Your answer is the lines from the one that has "Information for the" through the last line of the records below, retyped exactly and alone.
===== Dataset records =====
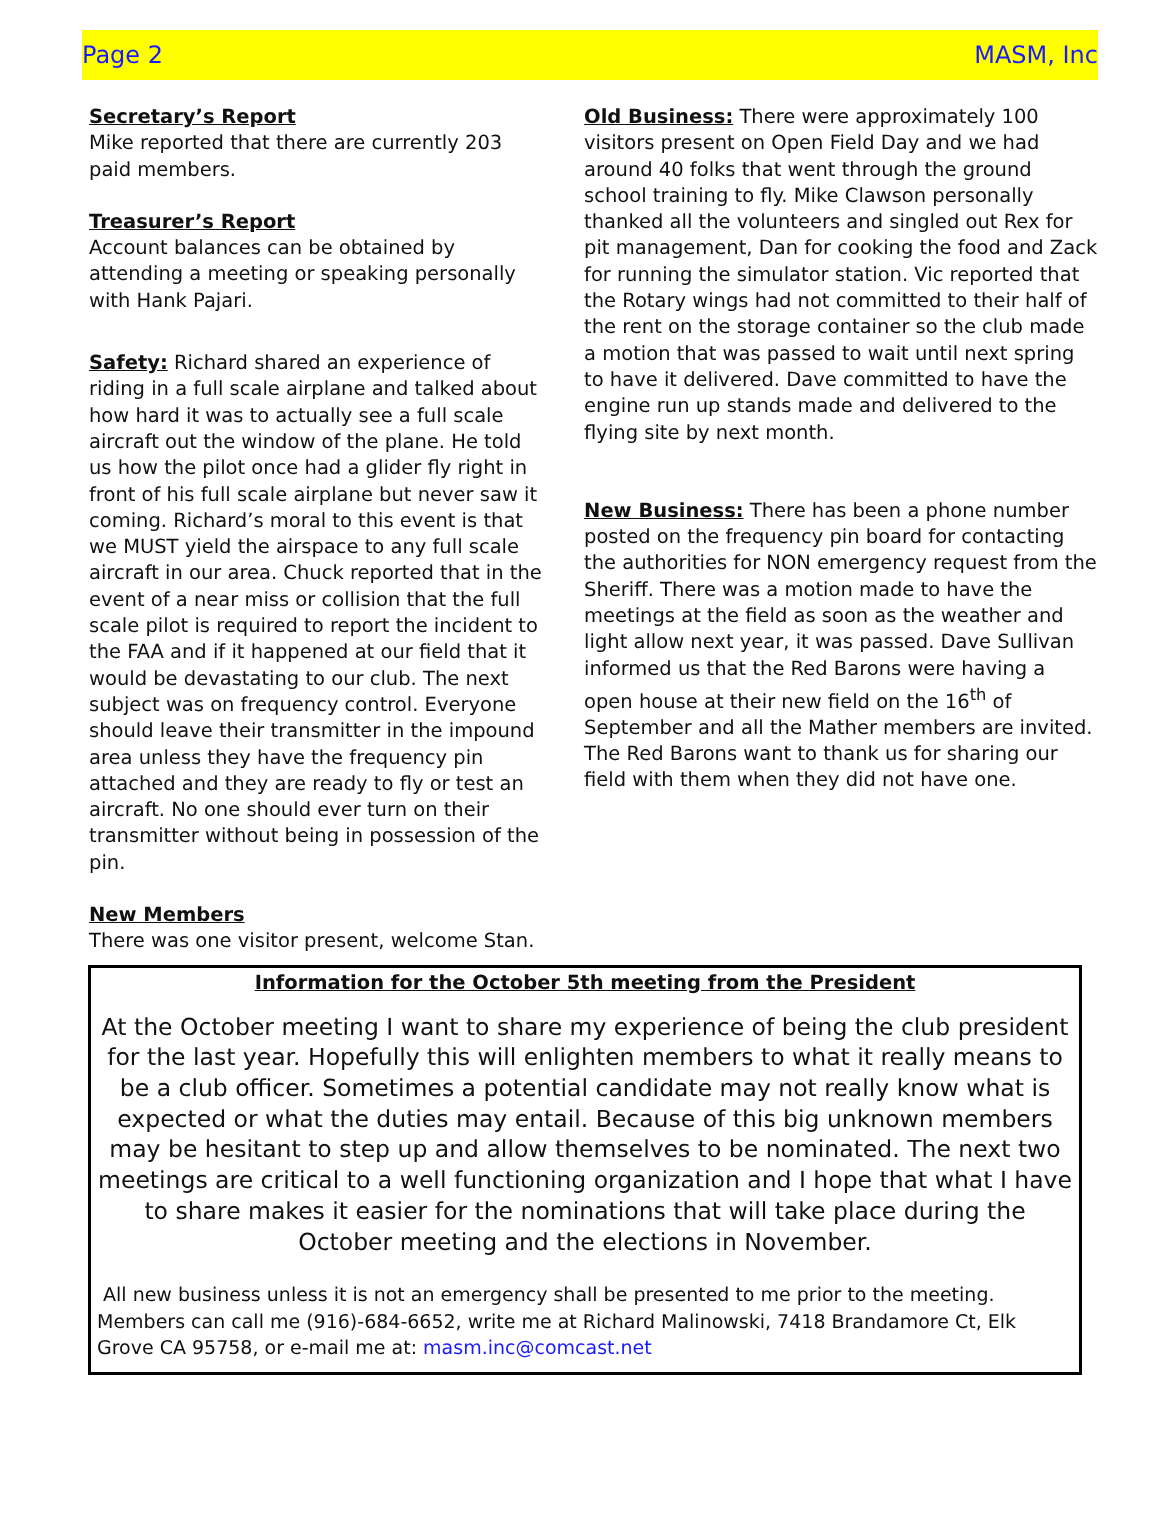Page 2 MASM, Inc
Secretary’s Report
Mike reported that there are currently 203 paid members.
Treasurer’s Report
Account balances can be obtained by attending a meeting or speaking personally with Hank Pajari.
Safety: Richard shared an experience of riding in a full scale airplane and talked about how hard it was to actually see a full scale aircraft out the window of the plane. He told us how the pilot once had a glider fly right in front of his full scale airplane but never saw it coming. Richard’s moral to this event is that we MUST yield the airspace to any full scale aircraft in our area. Chuck reported that in the event of a near miss or collision that the full scale pilot is required to report the incident to the FAA and if it happened at our field that it would be devastating to our club. The next subject was on frequency control. Everyone should leave their transmitter in the impound area unless they have the frequency pin attached and they are ready to fly or test an aircraft. No one should ever turn on their transmitter without being in possession of the pin.
New Members
There was one visitor present, welcome Stan.
Old Business: There were approximately 100 visitors present on Open Field Day and we had around 40 folks that went through the ground school training to fly. Mike Clawson personally thanked all the volunteers and singled out Rex for pit management, Dan for cooking the food and Zack for running the simulator station. Vic reported that the Rotary wings had not committed to their half of the rent on the storage container so the club made a motion that was passed to wait until next spring to have it delivered. Dave committed to have the engine run up stands made and delivered to the flying site by next month.
New Business: There has been a phone number posted on the frequency pin board for contacting the authorities for NON emergency request from the Sheriff. There was a motion made to have the meetings at the field as soon as the weather and light allow next year, it was passed. Dave Sullivan informed us that the Red Barons were having a open house at their new field on the 16<sup>th</sup> of September and all the Mather members are invited. The Red Barons want to thank us for sharing our field with them when they did not have one.
Information for the October 5th meeting from the President
At the October meeting I want to share my experience of being the club president for the last year. Hopefully this will enlighten members to what it really means to be a club officer. Sometimes a potential candidate may not really know what is expected or what the duties may entail. Because of this big unknown members may be hesitant to step up and allow themselves to be nominated. The next two meetings are critical to a well functioning organization and I hope that what I have to share makes it easier for the nominations that will take place during the October meeting and the elections in November.
All new business unless it is not an emergency shall be presented to me prior to the meeting. Members can call me (916)-684-6652, write me at Richard Malinowski, 7418 Brandamore Ct, Elk Grove CA 95758, or e-mail me at: masm.inc@comcast.net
=====
Solution:
Information for the October 5th meeting from the President
At the October meeting I want to share my experience of being the club president for the last year. Hopefully this will enlighten members to what it really means to be a club officer. Sometimes a potential candidate may not really know what is expected or what the duties may entail. Because of this big unknown members may be hesitant to step up and allow themselves to be nominated. The next two meetings are critical to a well functioning organization and I hope that what I have to share makes it easier for the nominations that will take place during the October meeting and the elections in November.
All new business unless it is not an emergency shall be presented to me prior to the meeting. Members can call me (916)-684-6652, write me at Richard Malinowski, 7418 Brandamore Ct, Elk Grove CA 95758, or e-mail me at: masm.inc@comcast.net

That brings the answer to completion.